The Manchester Evening News covered the concert and spoke of Love Transforming as a fascinating exploration of timbres and spatial effects with some performers around the room or up in a gallery and two of them singing as well as playing their instruments it was both evocative and a model of how to write clearly and imaginatively for unusual textures.
The second was Autumn's Elegy by Kenneth Hesketh, music of warmth, richness and affection.
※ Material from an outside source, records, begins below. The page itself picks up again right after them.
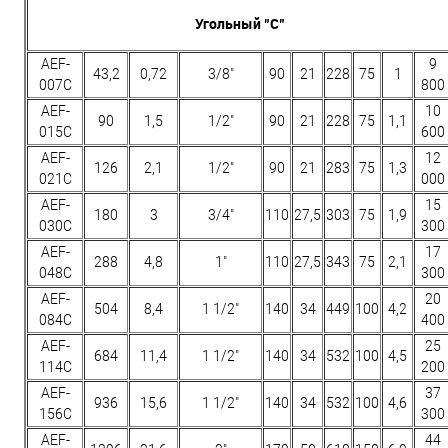
Угольный "C"
AEF-
9
43,2
0,72
3/8"
90
21
228
75
1
007C
800
AEF-
10
90
1,5
1/2"
90
21
228
75
1,1
015C
600
AEF-
12
126
2,1
1/2"
90
21
283
75
1,3
021C
000
AEF-
15
180
3
3/4"
110
27,5
303
75
1,9
030C
300
AEF-
17
288
4,8
1"
110
27,5
343
75
2,1
048C
300
AEF-
20
504
8,4
1 1/2"
140
34
449
100
4,2
084C
400
AEF-
25
684
11,4
1 1/2"
140
34
532
100
4,5
114C
200
AEF-
37
936
15,6
1 1/2"
140
34
532
100
4,6
156C
300
AEF-
44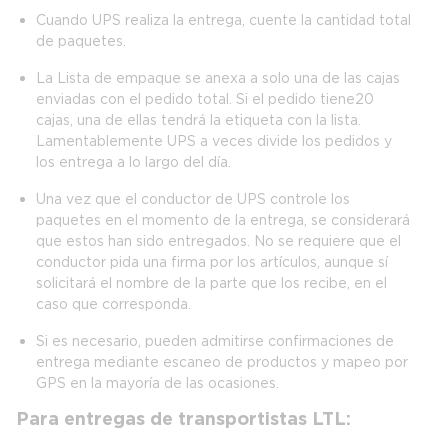
Cuando UPS realiza la entrega, cuente la cantidad total
de paquetes.
La Lista de empaque se anexa a solo una de las cajas
enviadas con el pedido total. Si el pedido tiene 20
cajas, una de ellas tendrá la etiqueta con la lista.
Lamentablemente UPS a veces divide los pedidos y
los entrega a lo largo del día.
Una vez que el conductor de UPS controle los
paquetes en el momento de la entrega, se considerará
que estos han sido entregados. No se requiere que el
conductor pida una firma por los artículos, aunque sí
solicitará el nombre de la parte que los recibe, en el
caso que corresponda.
Si es necesario, pueden admitirse confirmaciones de
entrega mediante escaneo de productos y mapeo por
GPS en la mayoría de las ocasiones.
Para entregas de transportistas LTL: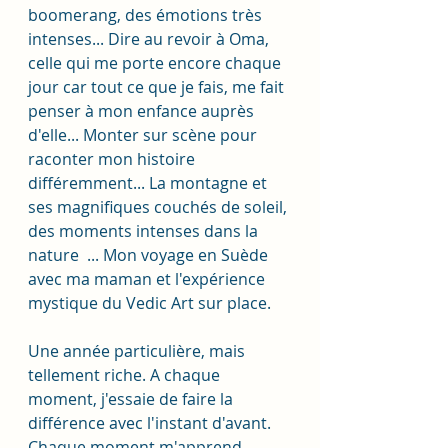
boomerang, des émotions très 
intenses... Dire au revoir à Oma, 
celle qui me porte encore chaque 
jour car tout ce que je fais, me fait 
penser à mon enfance auprès 
d'elle... Monter sur scène pour 
raconter mon histoire 
différemment... La montagne et 
ses magnifiques couchés de soleil, 
des moments intenses dans la 
nature  ... Mon voyage en Suède 
avec ma maman et l'expérience 
mystique du Vedic Art sur place.  
Une année particulière, mais 
tellement riche. A chaque 
moment, j'essaie de faire la 
différence avec l'instant d'avant. 
Chaque moment m'apprend. 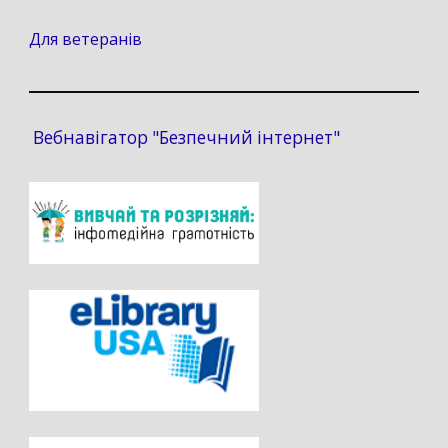
Для ветеранів
Вебнавігатор "Безпечний інтернет"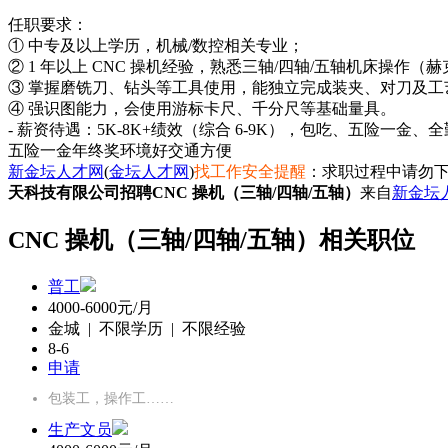
任职要求：
① 中专及以上学历，机械/数控相关专业；
② 1 年以上 CNC 操机经验，熟悉三轴/四轴/五轴机床操作（
③ 掌握磨铣刀、钻头等工具使用，能独立完成装夹、对刀及工
④ 强识图能力，会使用游标卡尺、千分尺等基础量具。
- 薪资待遇：5K-8K+绩效（综合 6-9K），包吃、五险一金
五险一金
年终奖
环境好
交通方便
新金坛人才网
(
金坛人才网
)
找工作安全提醒
：求职过程中请勿下
天科技有限公司招聘CNC 操机（三轴/四轴/五轴）
来自
新金坛
CNC 操机（三轴/四轴/五轴）相关职位
普工
4000-6000元/月
金城 | 不限学历 | 不限经验
8-6
申请
包装工，操作工……
生产文员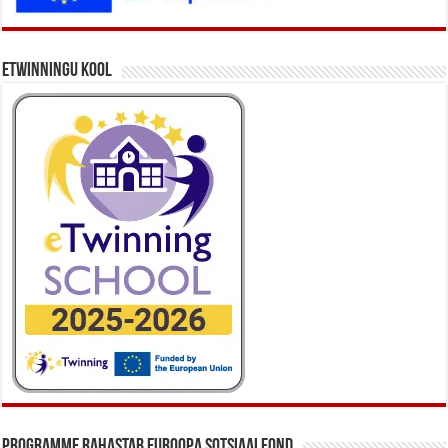
eTwinningu kool
Programme rahastab Euroopa Sotsiaalfond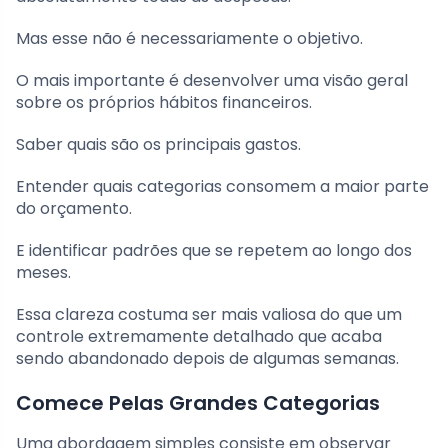
Mas esse não é necessariamente o objetivo.
O mais importante é desenvolver uma visão geral
sobre os próprios hábitos financeiros.
Saber quais são os principais gastos.
Entender quais categorias consomem a maior parte
do orçamento.
E identificar padrões que se repetem ao longo dos
meses.
Essa clareza costuma ser mais valiosa do que um
controle extremamente detalhado que acaba
sendo abandonado depois de algumas semanas.
Comece Pelas Grandes Categorias
Uma abordagem simples consiste em observar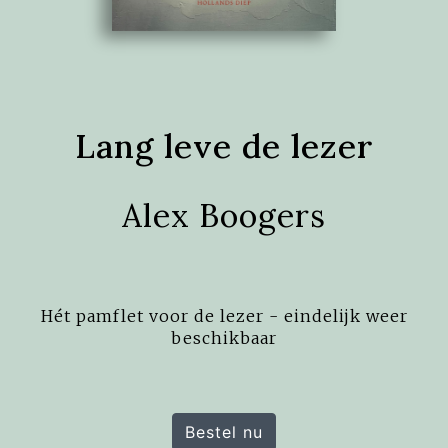
Lang leve de lezer
Alex Boogers
Hét pamflet voor de lezer - eindelijk weer
beschikbaar
Bestel nu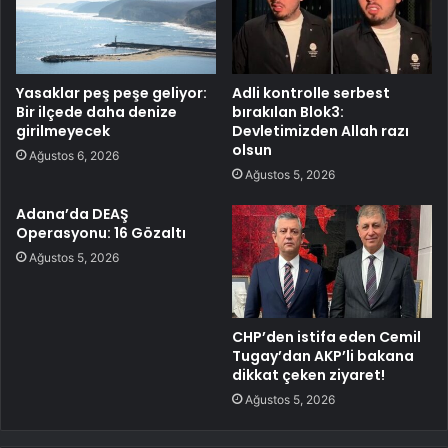
Yasaklar peş peşe geliyor:
Adli kontrolle serbest
Bir ilçede daha denize
bırakılan Blok3:
girilmeyecek
Devletimizden Allah razı
olsun
Ağustos 6, 2026
Ağustos 5, 2026
Adana’da DEAŞ
Operasyonu: 16 Gözaltı
Ağustos 5, 2026
CHP’den istifa eden Cemil
Tugay’dan AKP’li bakana
dikkat çeken ziyaret!
Ağustos 5, 2026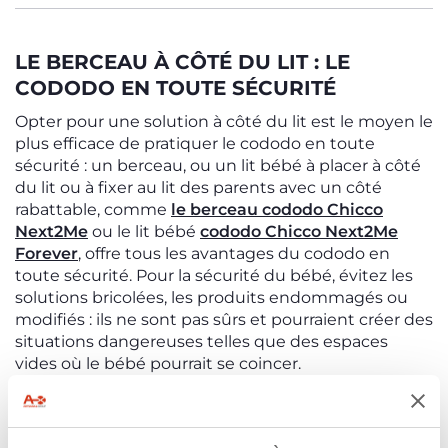
LE BERCEAU À CÔTÉ DU LIT : LE
CODODO EN TOUTE SÉCURITÉ
Opter pour une solution à côté du lit est le moyen le
plus efficace de pratiquer le cododo en toute
sécurité : un berceau, ou un lit bébé à placer à côté
du lit ou à fixer au lit des parents avec un côté
rabattable, comme
le berceau cododo Chicco
Next2Me
ou le lit bébé
cododo Chicco Next2Me
Forever
, offre tous les avantages du cododo en
toute sécurité. Pour la sécurité du bébé, évitez les
solutions bricolées, les produits endommagés ou
modifiés : ils ne sont pas sûrs et pourraient créer des
situations dangereuses telles que des espaces
vides où le bébé pourrait se coincer.
Pour en savoir plus sur le thème du cododo, lisez
Dormir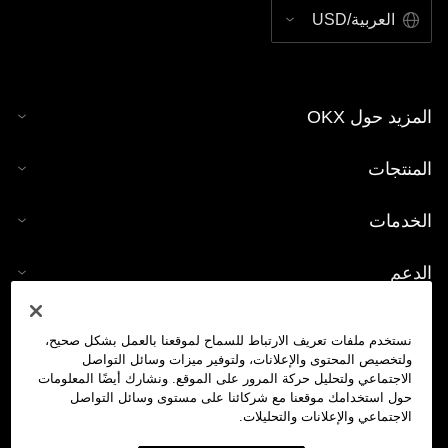
العربية/USD
المزيد حول OKX
المنتجات
الخدمات
الدعم
شراء العملات الرقمية
نستخدم ملفات تعريف الارتباط للسماح لموقعنا بالعمل بشكل صحيح،
ولتخصيص المحتوى والإعلانات، ولتوفير ميزات وسائل التواصل
حاسبة العملات الرقمية
الاجتماعي ولتحليل حركة المرور على الموقع. ونشارك أيضًا المعلومات
حول استخدامك موقعنا مع شركائنا على مستوى وسائل التواصل
الاجتماعي والإعلانات والتحليلات.
تداول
Three concerti completed the programme, the Bennett Trumpet Concerto written twenty years ago in 1993, Musgrave's haunting Marimba Concerto premiered in 1994 and Roxburgh's heartfelt An Elegy for Ur dating from 2006. Journey through a Japanese Landscape was commissioned for Dame Evelyn Glennie and is essentially a marimba concerto, each movement introduced by glissandi on chimes, each based on a set of haiku and each descriptive of one of the four seasons, excellently played by the RNCM Head of Percussion, Simone Rebello. Clark Rundell, who conducted the Musgrave, and Mark Heron who conducted the other two works, are of course vastly experienced in handling wind ensemble, and only occasionally were there problems of balance here and in the Roxburgh.
Paul Goodey, Head of School of Wind and Percussion, gave a remarkable performance on the Roxburgh, playing from memory with extraordinary sang froid and technical brilliance, capturing all of the elusive emotional moods of this wonderful addition to the concerto repertoire. The College Wind Orchestra coped with all of the difficulties of the work with ease, and provided a brilliant accompaniment to both oboe concerto and the more straightforward Trumpet Concerto. Bennett's work has proved too much of a test for many trumpeters, both in terms of stamina and technique, a real traditional contest between soloist and orchestra, but John Miller, who played it last at my 60th birthday at the Barbican, was more than equal to the challenge.
Superb performances then by the RNCM Head of School and Heads of Percussion and Brass, great conducting by Clark and Mark, and a wonderful birthday cake for everyone after the concert, completed my 75th year; a huge thank you.